▶ _Complete the following_:
(a) Could you retype the essay about labeling people "toxic," from "The Ofxord dictonary’s" up to and including "clean and neat."?
(b) Can you continue the essay about labeling people "toxic" from where it stops?

▶ _Document section_:
▬▬▬▬▬▬
The Ofxord dictonary’s 2018 word of the year was “toxic” and in an age where the term “red flag” is becoming almost as common as the word “the”, the question needs to be put to people the degree to which they’re version of whatever story it is is accurate and to what degree it is their cognitive biases and rationalizations are downplaying their own blame and hyperbolizing the blame held by others. In cases of overt abuse where the facts are mostly plain to see, guilt and innocence may or may be easily assigned but, for the most part, that is not possible and life’s anectdotes are rarely that clean and neat.
The greatest problem with this, of course, is it is contrary to empathy. Once one has demonized someone, one no longer considers their humanity or what their side of the story is. The word toxic, itself, dehumanizes someone and reduces them to something subhuman and undeserving of empathy or love. Cutting someone out of one’s life and cutting off all contact used a be a big deal. Ghosting and blocking required one be on exceptionally bad terms with one another. Nowadays, it is done liberally and often justified with the hyperbolized melodramas which people narrate their personal stories as.
I remember, when I got suspended for platonic harassment in college that the proceedings lacked almost any due process and the little there was to be had was a kangaroo court where, largely owing to the cognitive biases of the dean and the police, and the exaggerations of my accuser and the fact that her version had reached them first. I was having panic and anxiety attacks so I didn’t attend the hearing, in part, for that reason and that was my stated reason to the dean of students but also, and this was the deal-breaking reason, I read their correspondence with me and thought “I’m not showing up to this fucking kangaroo court. I’m not the fucking creep you’re imagining me as. Go fuck yourself and cosplay SVU with someone with the mental health to endure that fucking Guantamo kink session!”
▬▬▬▬▬▬
▶ _Dataset_:
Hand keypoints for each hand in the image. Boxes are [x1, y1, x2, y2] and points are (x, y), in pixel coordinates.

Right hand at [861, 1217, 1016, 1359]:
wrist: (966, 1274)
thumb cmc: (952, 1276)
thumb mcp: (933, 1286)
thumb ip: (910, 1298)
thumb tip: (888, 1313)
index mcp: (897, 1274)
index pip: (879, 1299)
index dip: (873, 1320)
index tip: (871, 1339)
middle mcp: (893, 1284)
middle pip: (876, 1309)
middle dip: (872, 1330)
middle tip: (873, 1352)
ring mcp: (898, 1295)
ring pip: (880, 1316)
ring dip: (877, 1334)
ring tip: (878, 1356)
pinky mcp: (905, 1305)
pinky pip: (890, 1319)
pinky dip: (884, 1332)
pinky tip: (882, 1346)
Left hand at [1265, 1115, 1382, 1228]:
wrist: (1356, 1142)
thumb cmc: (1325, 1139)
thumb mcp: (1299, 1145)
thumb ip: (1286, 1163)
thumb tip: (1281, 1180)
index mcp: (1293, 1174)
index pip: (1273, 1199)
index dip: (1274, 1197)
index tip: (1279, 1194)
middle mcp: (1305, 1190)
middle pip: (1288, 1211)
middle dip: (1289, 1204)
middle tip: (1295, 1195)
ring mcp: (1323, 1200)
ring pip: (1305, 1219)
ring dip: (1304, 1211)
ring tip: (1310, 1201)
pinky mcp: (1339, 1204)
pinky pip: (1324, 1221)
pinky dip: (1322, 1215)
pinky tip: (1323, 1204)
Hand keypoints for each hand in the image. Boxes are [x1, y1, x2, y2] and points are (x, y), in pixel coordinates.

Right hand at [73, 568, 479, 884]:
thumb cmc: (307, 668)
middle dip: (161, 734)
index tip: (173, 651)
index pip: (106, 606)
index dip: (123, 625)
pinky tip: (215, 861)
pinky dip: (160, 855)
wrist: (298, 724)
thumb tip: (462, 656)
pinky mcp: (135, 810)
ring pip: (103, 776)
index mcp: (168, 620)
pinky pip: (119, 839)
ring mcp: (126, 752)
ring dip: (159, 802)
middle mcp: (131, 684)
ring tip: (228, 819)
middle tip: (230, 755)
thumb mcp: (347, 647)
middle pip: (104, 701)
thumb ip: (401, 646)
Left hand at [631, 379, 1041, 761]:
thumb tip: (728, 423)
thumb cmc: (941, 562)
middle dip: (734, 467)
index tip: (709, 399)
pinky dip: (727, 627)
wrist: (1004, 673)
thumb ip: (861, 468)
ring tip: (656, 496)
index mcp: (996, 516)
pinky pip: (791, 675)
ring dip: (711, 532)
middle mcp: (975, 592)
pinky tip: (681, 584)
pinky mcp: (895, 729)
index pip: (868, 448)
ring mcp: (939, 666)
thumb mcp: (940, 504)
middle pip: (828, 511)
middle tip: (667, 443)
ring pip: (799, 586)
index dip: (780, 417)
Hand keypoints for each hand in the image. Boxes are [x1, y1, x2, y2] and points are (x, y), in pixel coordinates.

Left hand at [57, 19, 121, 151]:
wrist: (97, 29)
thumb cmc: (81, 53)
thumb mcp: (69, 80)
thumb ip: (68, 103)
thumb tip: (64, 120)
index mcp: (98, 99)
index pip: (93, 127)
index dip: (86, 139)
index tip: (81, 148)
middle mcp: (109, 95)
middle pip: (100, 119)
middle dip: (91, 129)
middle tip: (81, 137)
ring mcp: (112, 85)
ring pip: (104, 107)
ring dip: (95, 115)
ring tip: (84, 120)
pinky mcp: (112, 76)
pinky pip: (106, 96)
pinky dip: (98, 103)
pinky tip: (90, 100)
▬▬▬▬▬▬
▶ _List of answers_:
(a)
The Ofxord dictonary’s 2018 word of the year was “toxic” and in an age where the term “red flag” is becoming almost as common as the word “the”, the question needs to be put to people the degree to which they’re version of whatever story it is is accurate and to what degree it is their cognitive biases and rationalizations are downplaying their own blame and hyperbolizing the blame held by others. In cases of overt abuse where the facts are mostly plain to see, guilt and innocence may or may be easily assigned but, for the most part, that is not possible and life’s anectdotes are rarely that clean and neat.

(b)
Instead of attending the hearing, I filed a lawsuit against the school for a number of reasons but one of the main ones was that their “harassment” rules amounted to an “ugly law” which is illegal under the ADA (the Americans with Disabilities Act) pursuant to the hostile environment precedent ruled in 2019 since there had been regular use of disciplinary threats and inverventions against me based on my social unpopularity which, being borne of disbaility, is illegal.
My lawyer lied, abandoned the lawsuit, and did a number of things in violation of bar association rules for which he could be and should be disbarred for those and and almost every other reason. He was a politician I was an aide for and have complained about through this medium before and I am certain he has Narcissistic Personality Disorder. In any case, the point in filing the lawsuit was not only to win with my attorney with malignant NPD but to shift the angle to something closer to the truth and to make this a civil rights issue regarding disabilities.
Having been bullied visciously, I know why she probably reported me. While it was something nonviolent and platonic that could have been smoothed over without much effort. She related her cognitive bias and rose-tinted-in-her-direction version of the story to her friends and family who took it without any grains of salt and to engender goodwill with her encouraged her to take a route that would make her look more like a martyr and that would impart public sympathy to her as much as possible. That last part is partially subconscious. I know that because I talk to people about my being sadistically bullied and while I do tell the truth, I am disturbed by how wholly anyone I tell the stories to swallows them.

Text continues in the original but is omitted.